He admitted that, "over the years, I have been critical of many decisions taken by the EU", but he likened his disagreements with it to his differences with the Labour Party in the past. "I have been sure that it was right to stay a member" of the party, he said, and pointed out that he had "even managed to do something about changing" the party's direction recently.

He skilfully applied that approach to the EU, saying that socialist governments and socialist Members of the European Parliament had made progress in using the EU to bring "investment, jobs and protection for workers, consumers and the environment". He said that the challenges of the future would be better met together in the EU than outside under Boris Johnson as prime minister. If we voted to leave, he said, there would be "a bonfire of rights that Labour governments secured within the EU".

Mr Corbyn rightly pointed out that the EU was not the cause of the British steel industry's problems. He asked: "How is it that Germany, Italy, France and Spain have all done so much better at prectecting their steel industries?" And he made this part of a more general argument: "It is sometimes easier to blame the EU, or worse to blame foreigners, than to face up to our own problems."

TASKS
[1] List every country the passage on Mr Corbyn's EU speech names as having done better at protecting its steel industry.
[2] Answer these from the passage on Mr Corbyn's EU speech:
(a) What did he liken his disagreements with the EU to?
(b) Who did he say would be prime minister if the challenges of the future were met outside the EU?
(c) What did he say the EU was not the cause of?
[3] Resume the passage on Mr Corbyn's EU speech, picking up after its final sentence.

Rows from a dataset
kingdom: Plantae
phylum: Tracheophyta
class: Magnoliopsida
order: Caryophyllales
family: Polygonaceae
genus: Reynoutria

THE RESULTS
[1] Germany, Italy, France, Spain

[2]
(a) His differences with the Labour Party in the past.
(b) Boris Johnson.
(c) The British steel industry's problems.

[3]
This was refreshing – as was his answer to a question about free movement of EU workers: "I don't think too many have come."

The speech was a welcome relief to those, including The Independent, who worried that Mr Corbyn's paleoscepticism was holding Labour back from campaigning with conviction for Britain to stay in the EU.

He avoided denouncing the EU as a conspiracy by the capitalist elite to impose austerity on some of the continent's periphery, which is undoubtedly the view of some of those close to him, but made instead a pragmatic argument – all the more effective for being unexpected – for working to reform an imperfect institution from within.